La police thaïlandaise a utilisé gaz lacrymogènes et canons à eau contre les manifestants menaçant dimanche de prendre le siège du gouvernement, après des violences qui ont fait quatre morts et des dizaines de blessés.

Au coeur de la colère des manifestants, alliance hétéroclite de bourgeois conservateurs proches du Parti démocrate, le principal parti d'opposition, et de groupuscules ultra-royalistes : une haine profonde du frère de la première ministre Yingluck Shinawatra, le milliardaire Thaksin Shinawatra.

Les manifestants - qui étaient dimanche, selon la police, 70 000 à travers Bangkok contre près de 180 000 il y a une semaine - accusent Thaksin, renversé de son poste de premier ministre par un coup d'État en 2006, d'être toujours le véritable décisionnaire de la politique du gouvernement depuis son exil à Dubaï.

Deux visages du mouvement de protestation étaient visibles dimanche.

Devant une entrée du siège du gouvernement, des assauts répétés de quelques centaines de manifestants violents, déplaçant les blocs de béton et cisaillant les rouleaux de fil barbelé. Ils ont été repoussés systématiquement par des gaz lacrymogènes et des canons à eau.

Devant une autre entrée, un sit-in pacifique avec la formule «Berlin wall in Bangkok» («Le mur de Berlin à Bangkok») peinte sur les blocs.

Suthep Thaugsuban, meneur du mouvement, a assuré avoir rencontré la première ministre.

«Yingluck n'a répondu à rien (...) Nous maintenons nos plans. Cela sera fini dans deux jours», a dit Suthep, toujours en liberté malgré un mandat d'arrêt pour l'occupation du ministère des Finances.

Appel à la grève des fonctionnaires

Il a aussi appelé les fonctionnaires à se mettre en grève à partir de lundi.

Le vice-premier ministre Pracha Promnog a conseillé à la population de ne pas sortir entre 22h00 et 5h00 pour des raisons de sécurité, promettant un retour «à la normale aussitôt que possible».

Après l'occupation et le siège cette semaine de ministères et d'administrations, que les autorités ont tolérés de crainte d'aviver la tension, les manifestants ont été autorisés à pénétrer dimanche dans l'enceinte du ministère de l'Intérieur.

Dimanche matin, les meneurs des «chemises rouges», partisans du pouvoir, réunis par dizaines de milliers dans un stade à Bangkok, avaient appelé leurs troupes à se disperser, par crainte de violences et «afin de ne pas compliquer davantage la tâche du gouvernement».

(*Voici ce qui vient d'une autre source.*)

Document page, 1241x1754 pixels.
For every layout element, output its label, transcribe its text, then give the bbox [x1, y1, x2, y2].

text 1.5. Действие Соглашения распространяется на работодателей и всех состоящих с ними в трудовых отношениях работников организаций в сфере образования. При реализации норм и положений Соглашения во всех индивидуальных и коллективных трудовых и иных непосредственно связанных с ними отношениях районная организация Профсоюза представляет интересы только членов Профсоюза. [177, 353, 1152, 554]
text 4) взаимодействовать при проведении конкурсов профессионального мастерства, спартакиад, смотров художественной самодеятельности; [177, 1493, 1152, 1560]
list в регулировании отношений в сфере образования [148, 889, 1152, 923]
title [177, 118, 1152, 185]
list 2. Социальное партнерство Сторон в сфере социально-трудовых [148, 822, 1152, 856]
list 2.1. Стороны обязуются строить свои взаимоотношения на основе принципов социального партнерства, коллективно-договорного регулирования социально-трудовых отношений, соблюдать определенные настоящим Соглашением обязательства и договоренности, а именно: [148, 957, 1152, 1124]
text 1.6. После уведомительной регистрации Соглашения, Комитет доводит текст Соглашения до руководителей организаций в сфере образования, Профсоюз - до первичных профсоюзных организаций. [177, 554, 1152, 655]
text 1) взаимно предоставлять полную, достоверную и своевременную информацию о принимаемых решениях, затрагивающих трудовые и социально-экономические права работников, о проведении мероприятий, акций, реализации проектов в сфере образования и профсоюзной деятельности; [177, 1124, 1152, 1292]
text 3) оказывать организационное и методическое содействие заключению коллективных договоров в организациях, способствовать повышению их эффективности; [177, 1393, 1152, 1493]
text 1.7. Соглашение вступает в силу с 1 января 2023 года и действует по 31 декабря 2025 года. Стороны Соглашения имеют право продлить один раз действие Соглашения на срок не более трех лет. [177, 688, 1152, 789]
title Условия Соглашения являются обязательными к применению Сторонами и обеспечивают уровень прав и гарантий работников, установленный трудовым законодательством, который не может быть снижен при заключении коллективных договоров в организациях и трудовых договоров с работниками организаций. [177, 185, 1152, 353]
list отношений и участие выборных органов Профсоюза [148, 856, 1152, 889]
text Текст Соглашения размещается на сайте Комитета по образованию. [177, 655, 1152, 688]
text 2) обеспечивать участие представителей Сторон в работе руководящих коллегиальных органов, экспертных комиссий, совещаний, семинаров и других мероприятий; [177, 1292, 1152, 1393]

Les violences ont éclaté samedi soir près du stade, quand des opposants ont attaqué à coups de pavés un autobus transportant des «chemises rouges». Un homme de 21 ans a été tué par balles dans des circonstances non  élucidées. Trois autres personnes sont mortes et 57 ont été blessées, selon les secours. Au moins deux «rouges» feraient partie des victimes, selon la police.

Les meneurs du mouvement avaient réclamé un ultime effort pour obtenir dimanche la «victoire» avant l'anniversaire du roi Bhumibol le 5 décembre, célébrations pendant lesquelles il est impensable de manifester, dans une société thaïlandaise très attachée à son roi.

L'escalade de la tension depuis un mois, qui a franchi un cap ce week-end, fait redouter le pire dans un pays prompt à s'embraser. Plusieurs grands centres commerciaux, dont l'un avait été incendié pendant la crise de 2010, ont été fermés.

Au printemps 2010, environ 100 000 «rouges» avaient occupé le centre de Bangkok pendant deux mois pour réclamer la chute du gouvernement, avant un assaut de l'armée. La crise, qui avait fait environ 90 morts et 1900 blessés, avait mis en lumière les divisions de la société entre masses défavorisées du Nord et du Nord-Est, fidèles à Thaksin, et les élites de la capitale qui les voient comme une menace pour la monarchie.

Le mouvement actuel a été provoqué par un projet de loi d'amnistie taillé sur mesure, selon l'opposition, pour permettre le retour de Thaksin, en exil pour échapper à une condamnation à la prison pour malversations financières. Malgré le rejet du texte par le Sénat, les manifestants n'ont pas désarmé.

Dans un pays qui a connu 18 coups d'État ou tentatives de coups depuis l'établissement de la monarchie constitutionnelle en 1932, l'armée, appelée en renfort par la police dimanche, a prié les manifestants de ne pas lui demander de prendre parti.

Ce qui ne l'a pas empêchée de laisser apparaître des dissensions, le puissant chef de l'armée de terre, le général Prayut Chan-O-Cha, critiquant l'usage de gaz lacrymogènes par la police.